Tuesday, March 15, 2011

Amn IlDawla officially dissolved - doubts remain and coming to terms with the past won't be easy

I just returned from a public panel discussion helt at AUC, the American University Cairo. Under the headline „The Role of Political Parties in the Transitional Period“, the AUC's School of Global Affairs and Public Policy (GAPP) and the German Konrad-Adenauer Foundation (KAS) have assembled as speakers: Dr. Amr Hamzawy, Political Science Professor (Carnegie Center for International Peace, Beirut), Abu El Ela Madi (Founder of "Wasat-Party") and Dr. Essam El-Eryan (Spokesman for the Muslim Brotherhood) with Dr. Mustapha Kamel El-Sayyed (Political Science Professor, AUC and Cairo University) serving as the moderator.

Thanks god, the organizers provided simultaneous translation to English, I would not have been able to handle a political discussion of that kind in Arabic, yet. Unfortunately the translation was interrupted the moment El-Eryan, took the floor as the second speaker. After his first two sentences the audience broke into applause and cheers...from my neighbour I learned that this had something to do with Amn IlDawla, the state security.

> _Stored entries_
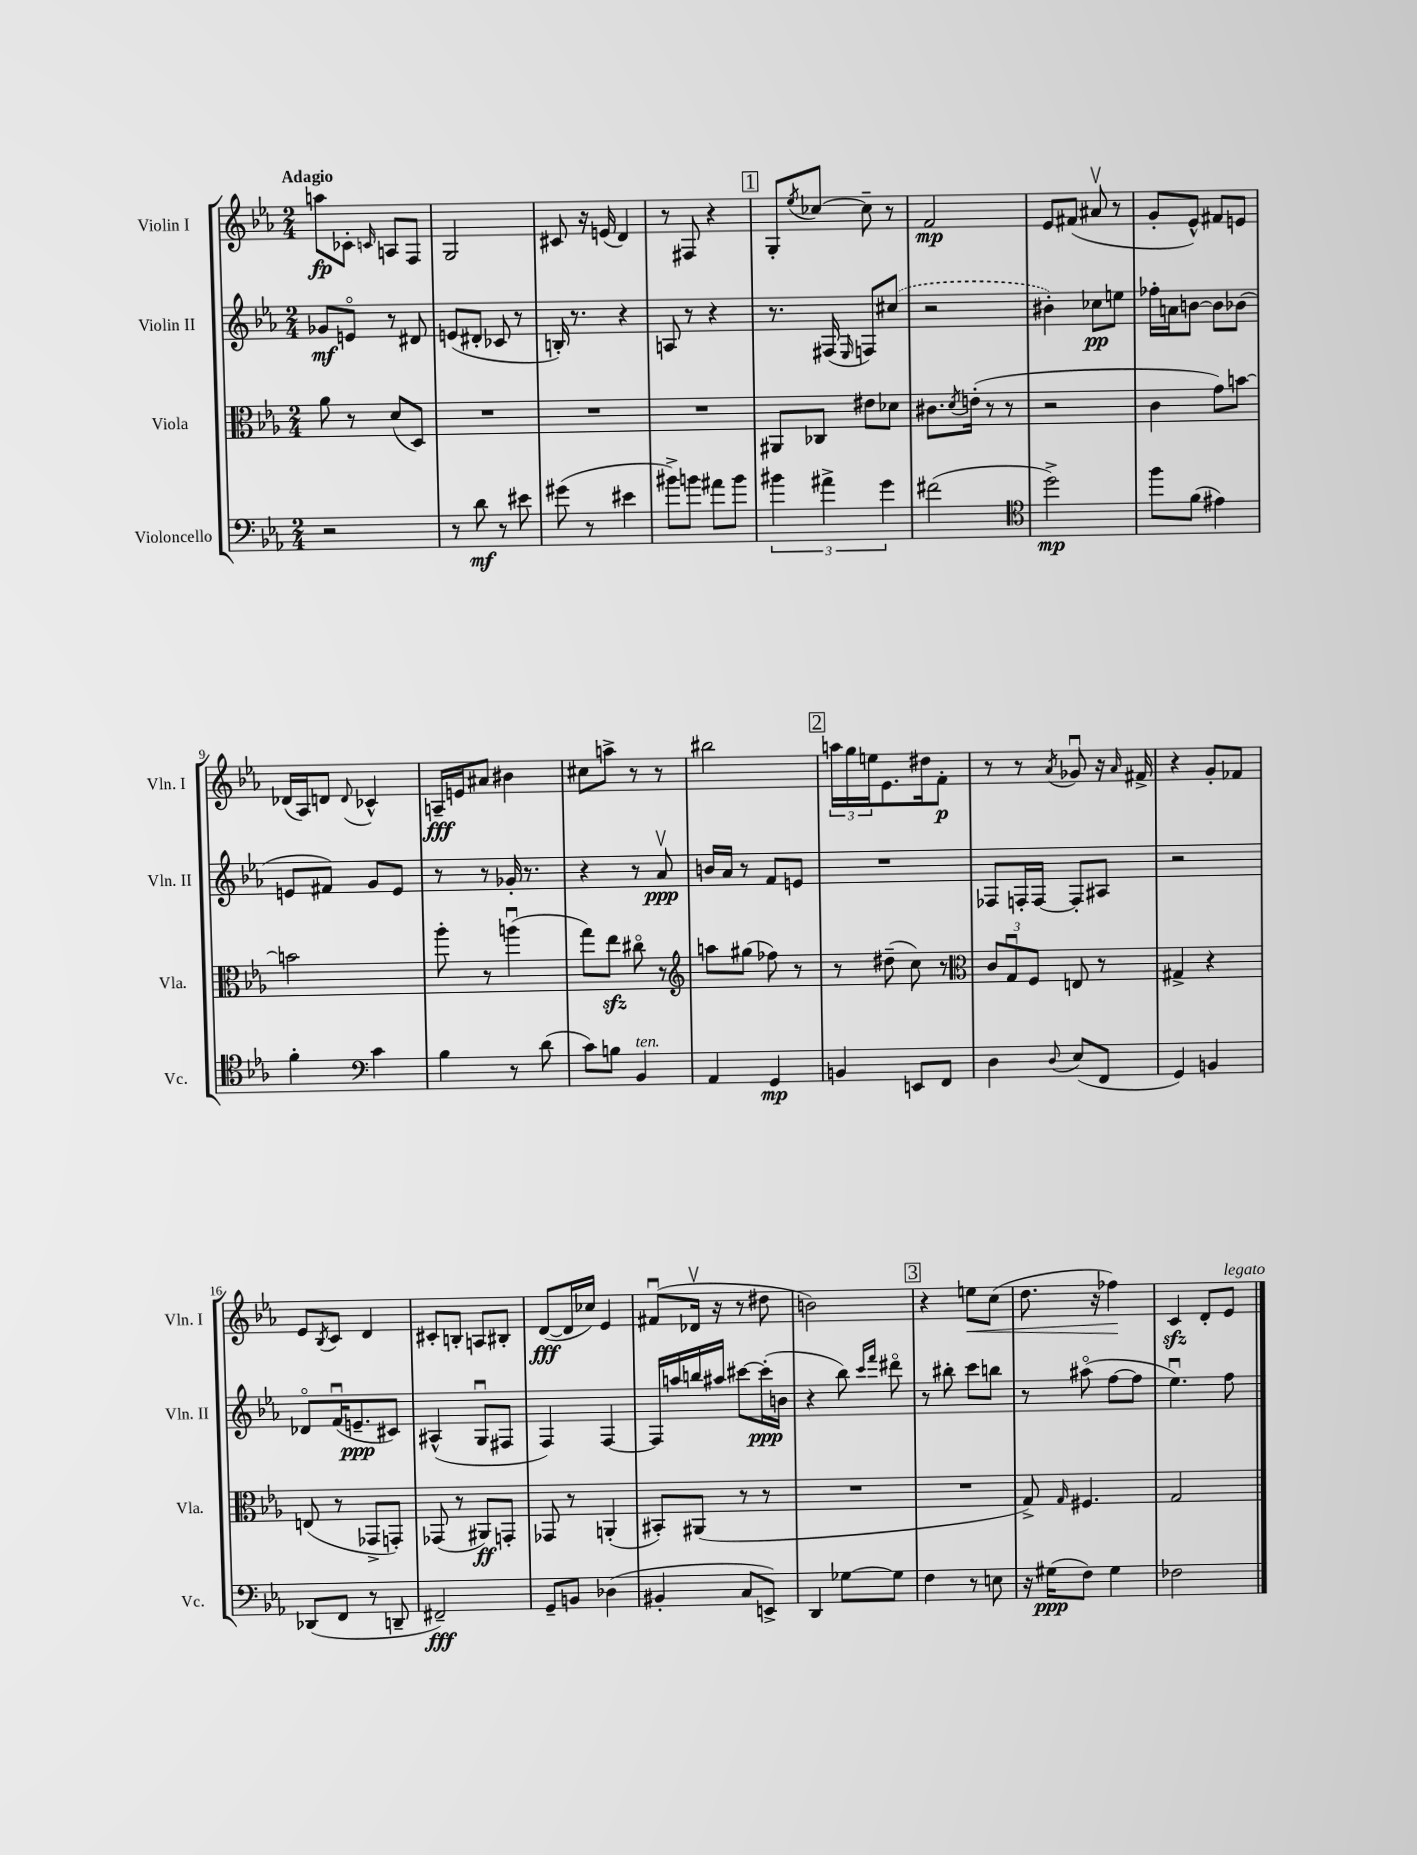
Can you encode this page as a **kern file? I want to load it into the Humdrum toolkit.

**kern	**kern	**kern	**kern
*staff4	*staff3	*staff2	*staff1
*clefF4	*clefC3	*clefG2	*clefG2
*k[b-e-a-]	*k[b-e-a-]	*k[b-e-a-]	*k[b-e-a-]
*M2/4	*M2/4	*M2/4	*M2/4
2r	8a-	8g-	8aa
.	8r	8eo	8c-'
.	.	.	16qqc
.	(8d	8r	8A
.	8D)	8d#	8F
=	=	=	=
8r	2r	(8e	2G
8d	.	8d#'	.
8r	.	8c-	.
8e#	.	8r	.
=	=	=	=
(8g#	2r	16B')	8c#
.	.	8.r	.
8r	.	.	16r
.	.	.	(16e
4e#	.	4r	4d)
=	=	=	=
8b#^)	2r	8A	8r
8b	.	8r	8F#
8a#	.	4r	4r
8b	.	.	.
=	=	=	=
6b#	8AA#	8.r	8G'
.	.	.	8qee-
.	8C-	.	[8cc-
6a#^	.	.	.
.	.	(16F#	.
.	.	16qqE-	.
.	8e#	8F)	8cc-~]
6g	.	.	.
.	8d-	(8cc#	8r
=	=	=	=
(2f#	8.c#	2r	2f
.	8qd	.	.
.	(16e'	.	.
.	8r	.	.
.	8r	.	.
=	=	=	=
*clefC4	*	*	*
2dd^)	2r	4b#')	8e-
.	.	.	(8f#
.	.	8cc-	8a#v
.	.	8ee	8r
=	=	=	=
8ff	4c	16ff-'	8g'
.	.	16a	.
(8f	.	[8b	8e-^^)
4e#)	8g)	8b]	8f#
.	[8b	(8b-	8e
=	=	=	=
4f'	2b]	8e	(16d-
.	.	.	16A-)
.	.	8f#)	8d
*clefF4	*	*	*
.	.	.	8qqd
4c	.	8g	4c-^^
.	.	8e	.
=	=	=	=
4B-	8aa-'	8r	16A~
.	.	.	16e
.	8r	8r	8a#
8r	(4aau	16g-'	4b#
.	.	8.r	.
(8d	.	.	.
=	=	=	=
8c)	8gg)	4r	8cc#
8B	8ee-	.	8aa^
4BB-	8cc#o	8r	8r
.	8r	8a-v	8r
=	=	=	=
*	*clefG2	*	*
4AA-	8aa	16b	2bb#
.	.	16a-	.
.	(8gg#	8r	.
4GG	8ff-)	8f	.
.	8r	8e	.
=	=	=	=
4BB	8r	2r	24aa
.	.	.	24gg
.	.	.	24ee
.	(8dd#~	.	8.e-
8EE	8cc)	.	.
.	.	.	16dd#
8FF	8r	.	8f'
=	=	=	=
*	*clefC3	*	*
4D	12c	8F-	8r
.	12Gu	.	.
.	.	16F'	8r
.	12F	.	.
.	.	[16F	.
8qqD	.	.	8qa-
(8E-	8E	8F']	8g-u
8FF	8r	8A#	16r
.	.	.	16qqa-
.	.	.	16f#^
=	=	=	=
4GG)	4G#^	2r	4r
4BB	4r	.	8g'
.	.	.	8f-
=	=	=	=
(8DD-	(8E	8d-o	8e-
.	.	.	8qB-
8FF	8r	(16fu	8c
.	.	8.e~	.
8r	8GG-^	.	4d
8DD~	8GG')	8c#)	.
=	=	=	=
2FF#~)	(8GG-	(4A#^^	8c#'
.	8r	.	8B'
.	8AA#)	8Gu	8A
.	8GG'	8F#	8B#'
=	=	=	=
8GG~	8GG-	4F)	([8d
8BB	8r	.	16d]
.	.	.	16cc-)
(4D-	(4AA'	[4F	4e-
=	=	=	=
4BB#'	8BB#')	16F]	(8f#u
.	.	16aa	.
.	(8AA#	16bb	16d-v
.	.	16aa#	16r
8C	8r	[8ccc#	8r
8EE^)	8r	(16ccc#']	8dd#
.	.	16b	.
=	=	=	=
4DD	2r	4r	2b)
[8G-	.	8bb-)	.
.	.	16qqccc	.
.	.	16qqfff	.
8G-]	.	8ddd#o	.
=	=	=	=
4F	2r	8r	4r
.	.	8bb#'	.
8r	.	8ccc	8ee
8E	.	8bb	(8cc
=	=	=	=
16r	8G^)	8r	8.dd
(16G#	.	.	.
.	16qqG	.	.
8F)	4.F#	(8aa#o	.
.	.	.	16r
4G#	.	[8ff	4ff-)
.	.	8ff]	.
=	=	=	=
2F-	2G	4.ee-u)	4c
.	.	.	8d'
.	.	8ff	8e-
==	==	==	==
*-	*-	*-	*-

> _TO-DO LIST_
(1) Do the following statements agree with the blog entry on the Cairo panel discussion? Answer yes or no for each, quoting the words of the entry that decide it. (a) The panel took place at the American University Cairo. (b) Abu El Ela Madi moderated the discussion. (c) The simultaneous translation ran without interruption throughout the event.
(2) In the blog entry on the Cairo panel discussion, what headline was the panel held under?

> _TASK-BY-TASK ANSWERS_
(1)
(a) Yes: "AUC, the American University Cairo"
(b) No: "Dr. Mustapha Kamel El-Sayyed (Political Science Professor, AUC and Cairo University) serving as the moderator"
(c) No: "the translation was interrupted"

(2) „The Role of Political Parties in the Transitional Period“